“Why is it,” he said gently, “that when you announce you’re going to tell the truth, people always expect something disagreeable?”

Then he knew that the sand was chill and gritty. A breeze was blowing, the light was dim and meagre. This was not the glad forgiving sun but the cold and glassy moon.

“No, no!” she cried. “You must never tell the truth in a dream. If you do ... it happens.”

“But this was a lovely truth,” he began. A window snapped into brightness beside him, just above his head. Phyllis was looking from the pantry.

“George! What on earth are you muttering about out there? Come in and help me cut sandwiches.”

XVII

HE WAS startled to find Phyllis at work in her nightgown. Another hallucination, perhaps, he thought sardonically. Everything seems to burlesque everything else.
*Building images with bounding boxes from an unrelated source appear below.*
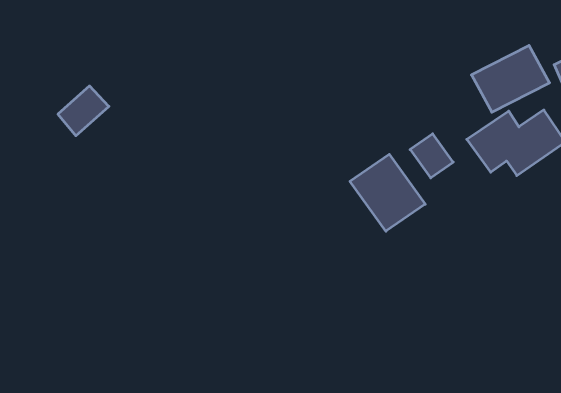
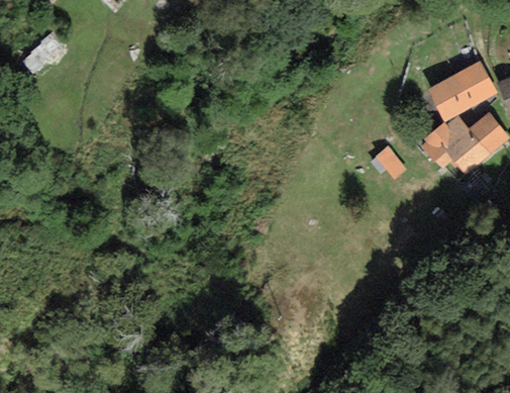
building: [58,86,109,136] -> [17,29,63,74]
building: [350,154,425,231] -> none

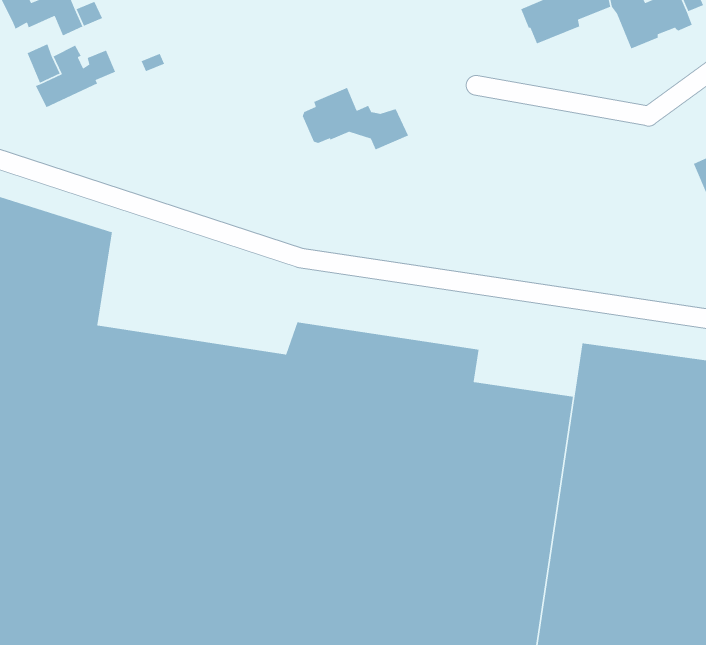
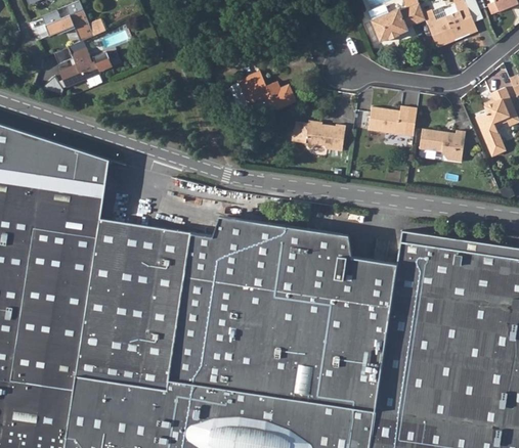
building: none -> [365,105,416,135]
building: none -> [289,122,343,152]
building: none -> [415,131,464,165]

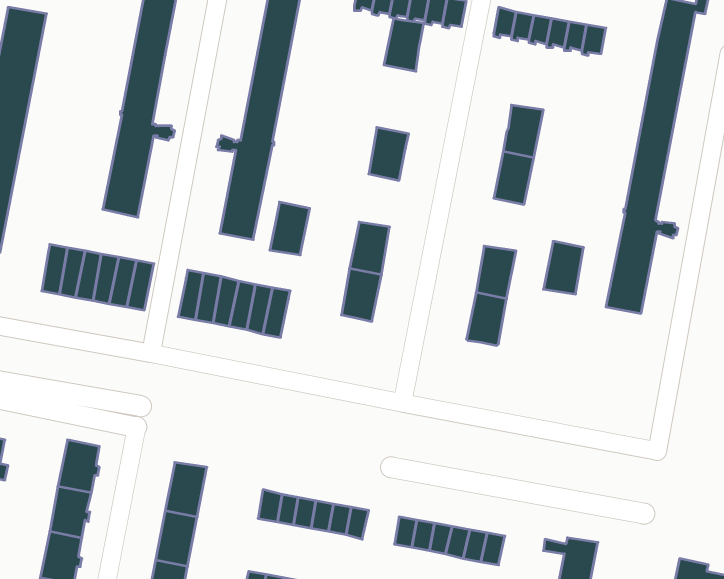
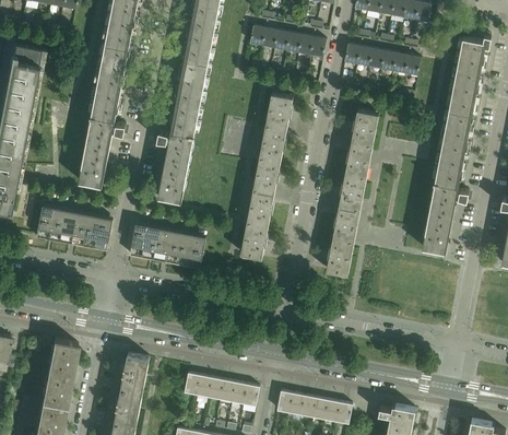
building: [384,18,424,71] -> [265,93,293,129]
building: [270,202,310,255] -> [253,156,281,192]
building: [543,241,584,294] -> [339,173,366,209]

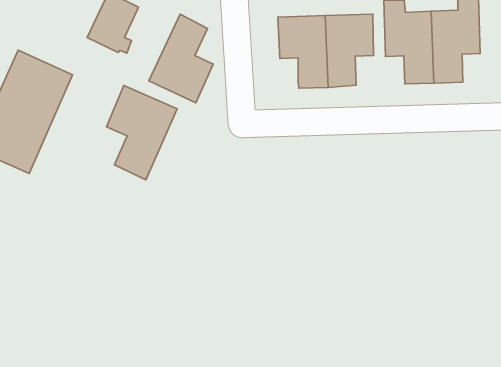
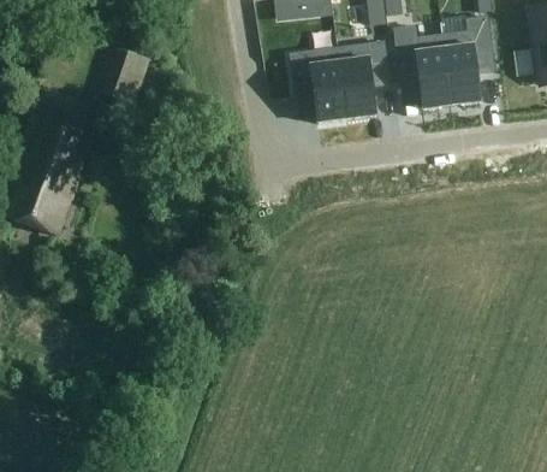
building: [149,14,213,103] -> none
building: [107,85,177,180] -> none

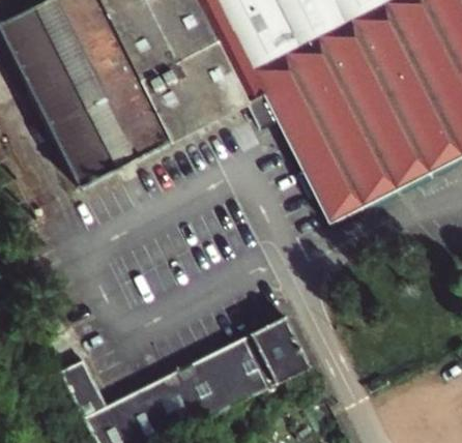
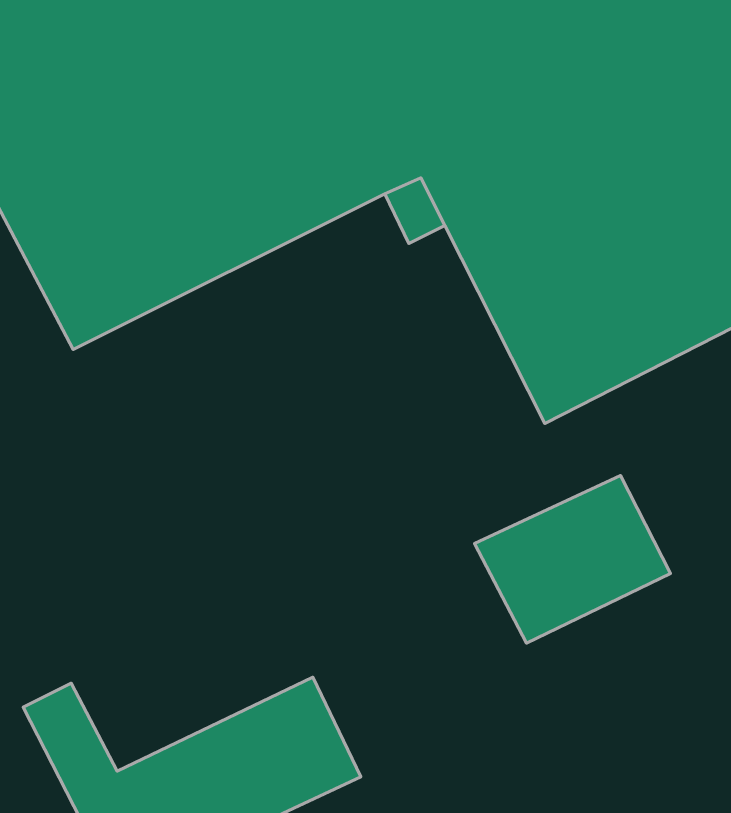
building: [209,316,311,403] -> [474,475,670,643]

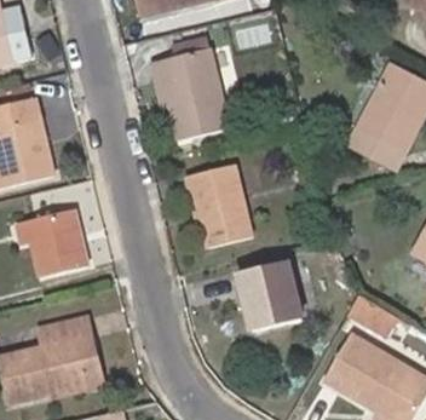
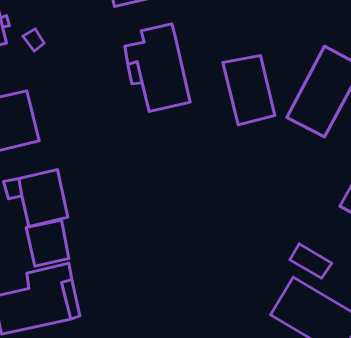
building: [191,163,253,246] -> [223,56,275,125]
building: [241,260,304,329] -> none
building: none -> [26,220,69,266]

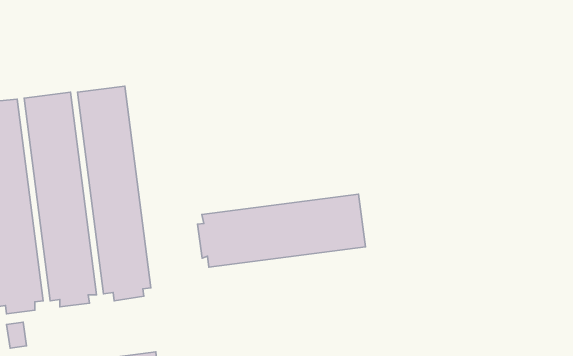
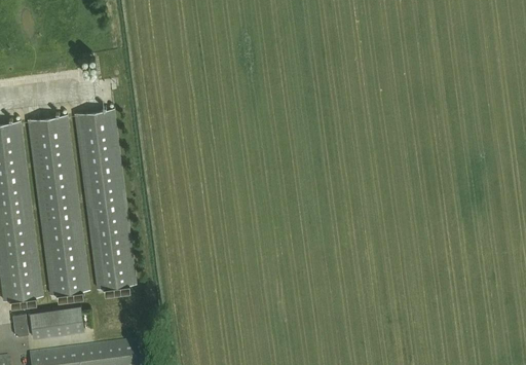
building: [198,194,365,267] -> none
building: none -> [30,303,84,336]

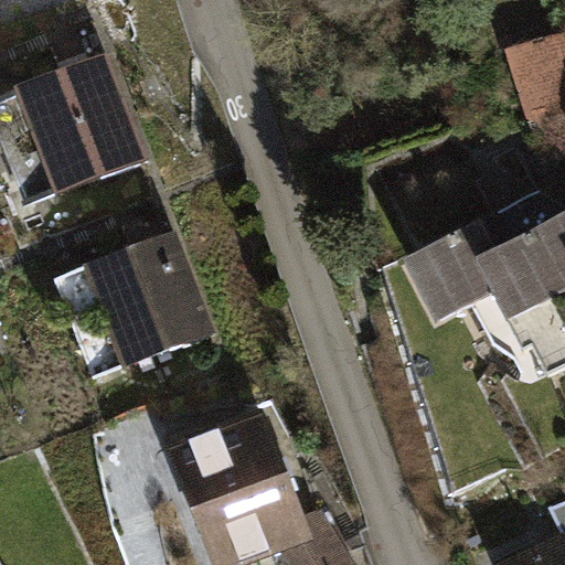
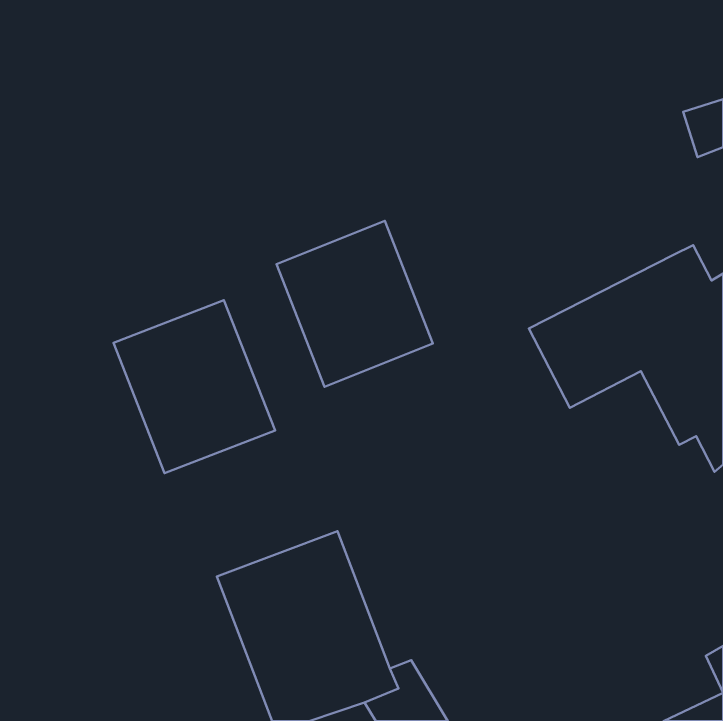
building: [13,54,148,194] -> none
building: none -> [276,221,433,387]

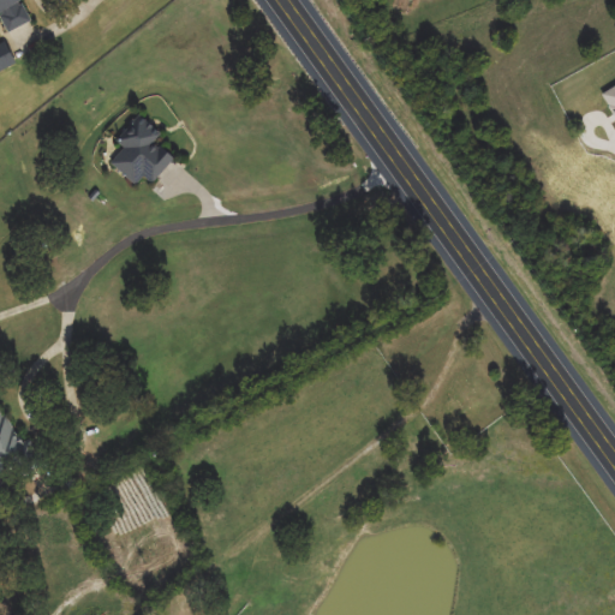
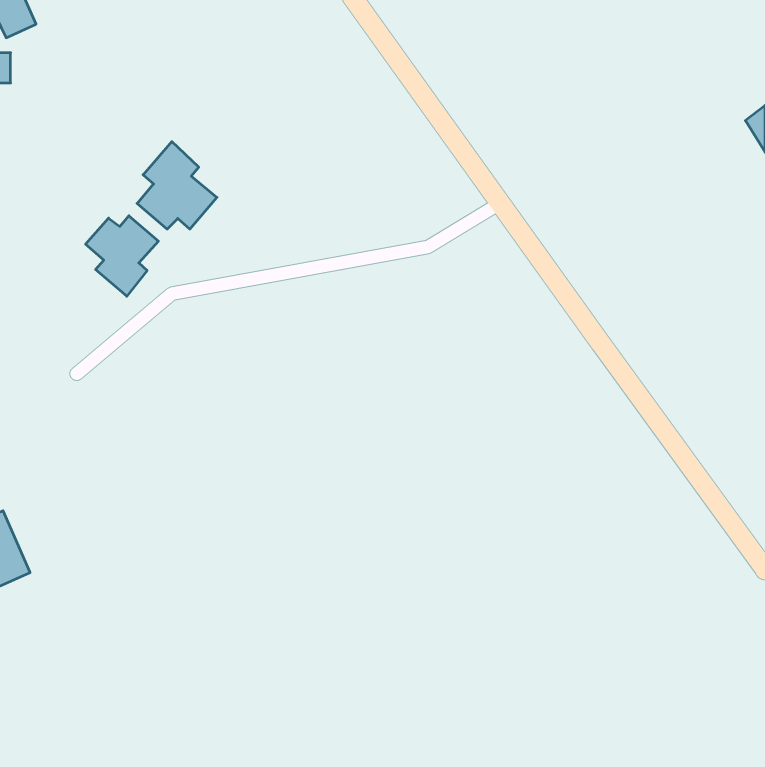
building: none -> [86,216,158,296]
She had thrown aside her blue quilted wrapper and was busy slicing and spreading. The table was crowded with bread, ham, beef, lettuce, mustard, jam, and cheese. The Picnic. George had forgotten the menace of the Picnic. It struck him as pathetic to see her valiantly preparing the details of this festival which was already doomed and damned. She was chopping off little brown corners of crust. Wasteful, as usual; besides, the crust is the best part. He managed not to say so, remembering that he had made the remark every time he had ever seen her cut sandwiches. The lace yoke at her neck had two tiny buds of blue ribbon stitched in it. There was something pitiably nuptial about them. How soft and young she was in her flimsy robe. Her eyes were smudged with fatigue. How beautiful she would have looked to any other man.

“My dear child, cutting sandwiches in your best nightgown.”

“I haven’t anything better to do in it, have I?”